Put the lines of the records, from the line containing "ADD COMMENTS" through the end of the records, both included, into a numbered list. Omit blank lines, and leave the pictures out of your answer.
** Opening Input for this task block **
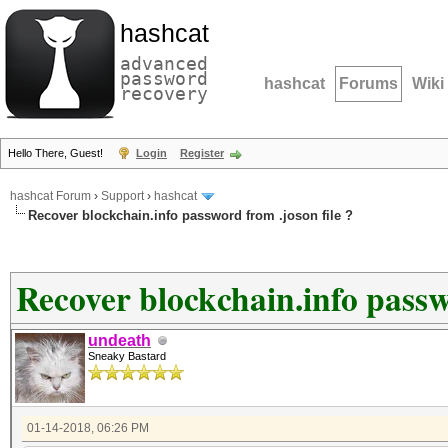
hashcat
advanced
password
hashcat
Forums
Wiki
recovery
Hello There, Guest!
Login
Register
hashcat Forum
›
Support
›
hashcat
Recover blockchain.info password from .joson file ?
Recover blockchain.info passwo
undeath
Sneaky Bastard
01-14-2018, 06:26 PM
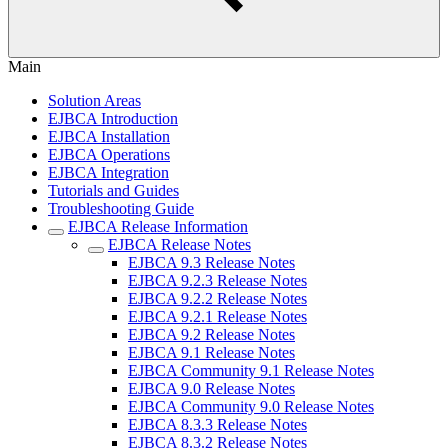
Main
Solution Areas
EJBCA Introduction
EJBCA Installation
EJBCA Operations
EJBCA Integration
Tutorials and Guides
Troubleshooting Guide
EJBCA Release Information
EJBCA Release Notes
EJBCA 9.3 Release Notes
EJBCA 9.2.3 Release Notes
EJBCA 9.2.2 Release Notes
EJBCA 9.2.1 Release Notes
EJBCA 9.2 Release Notes
EJBCA 9.1 Release Notes
EJBCA Community 9.1 Release Notes
EJBCA 9.0 Release Notes
EJBCA Community 9.0 Release Notes
EJBCA 8.3.3 Release Notes
EJBCA 8.3.2 Release Notes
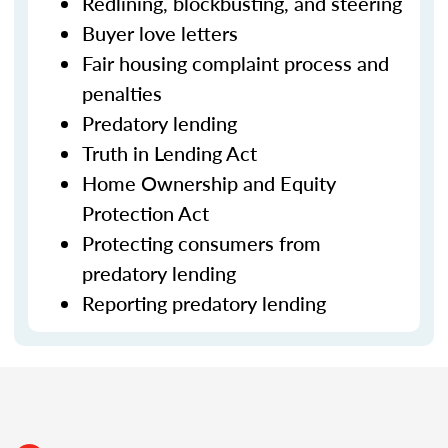
Redlining, blockbusting, and steering
Buyer love letters
Fair housing complaint process and
penalties
Predatory lending
Truth in Lending Act
Home Ownership and Equity
Protection Act
Protecting consumers from
predatory lending
Reporting predatory lending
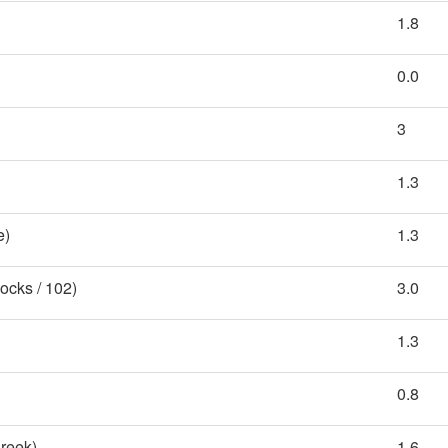
1.8
0.0
3
1.3
e)
1.3
ocks / 102)
3.0
1.3
0.8
reek)
1.6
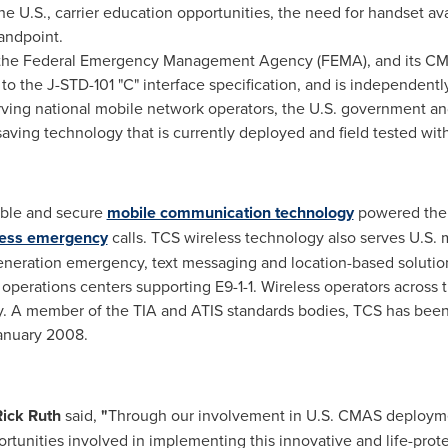
 U.S., carrier education opportunities, the need for handset ava
andpoint.
 the Federal Emergency Management Agency (FEMA), and its C
 to the J-
STD-101
"C" interface specification, and is independentl
ving national mobile network operators, the U.S. government and 
e-saving technology that is currently deployed and field tested wi
iable and secure
mobile communication technology
powered the d
less emergency
calls. TCS wireless technology also serves U.S. 
 generation emergency, text messaging and location-based soluti
operations centers supporting E9-1-1. Wireless operators across
. A member of the TIA and ATIS standards bodies, TCS has been
anuary 2008
.
Rick Ruth
said,
"
Through our involvement in U.S. CMAS deploym
ortunities involved in implementing this innovative and life-prot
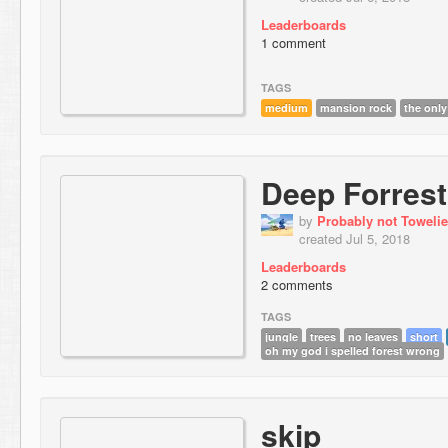
Leaderboards
1 comment
TAGS
medium
mansion rock
the only
Deep Forrest
by
Probably not Towelie
created Jul 5, 2018
Leaderboards
2 comments
TAGS
jungle
trees
no leaves
short
oh my god i spelled forest wrong
skip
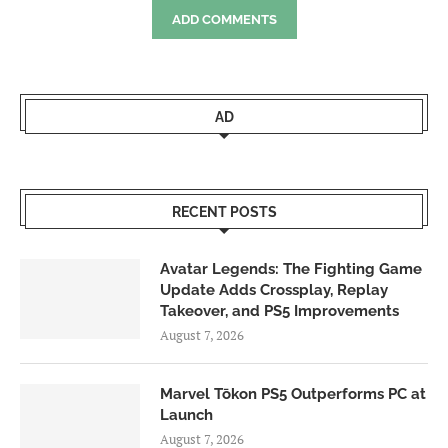
ADD COMMENTS
AD
RECENT POSTS
Avatar Legends: The Fighting Game
Update Adds Crossplay, Replay
Takeover, and PS5 Improvements
August 7, 2026
Marvel Tōkon PS5 Outperforms PC at
Launch
August 7, 2026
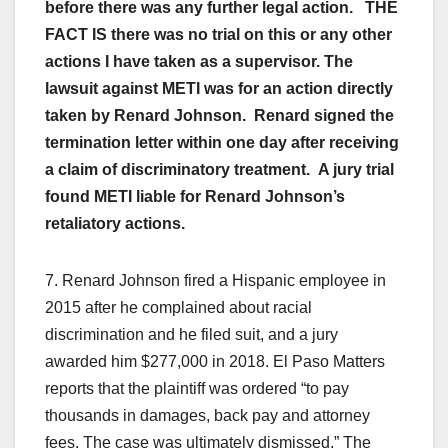
before there was any further legal action. THE
FACT IS there was no trial on this or any other
actions I have taken as a supervisor. The
lawsuit against METI was for an action directly
taken by Renard Johnson. Renard signed the
termination letter within one day after receiving
a claim of discriminatory treatment. A jury trial
found METI liable for Renard Johnson’s
retaliatory actions.
7. Renard Johnson fired a Hispanic employee in
2015 after he complained about racial
discrimination and he filed suit, and a jury
awarded him $277,000 in 2018. El Paso Matters
reports that the plaintiff was ordered “to pay
thousands in damages, back pay and attorney
fees. The case was ultimately dismissed.” The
** Closing Input for this task block **
**Task solution:**
1. ADD COMMENTS
2. AD
3. RECENT POSTS
4. Avatar Legends: The Fighting Game
5. Update Adds Crossplay, Replay
6. Takeover, and PS5 Improvements
7. August 7, 2026
8. Marvel Tōkon PS5 Outperforms PC at
9. Launch
10. August 7, 2026
11. before there was any further legal action. THE
12. FACT IS there was no trial on this or any other
13. actions I have taken as a supervisor. The
14. lawsuit against METI was for an action directly
15. taken by Renard Johnson. Renard signed the
16. termination letter within one day after receiving
17. a claim of discriminatory treatment. A jury trial
18. found METI liable for Renard Johnson’s
19. retaliatory actions.
20. 7. Renard Johnson fired a Hispanic employee in
21. 2015 after he complained about racial
22. discrimination and he filed suit, and a jury
23. awarded him $277,000 in 2018. El Paso Matters
24. reports that the plaintiff was ordered “to pay
25. thousands in damages, back pay and attorney
26. fees. The case was ultimately dismissed.” The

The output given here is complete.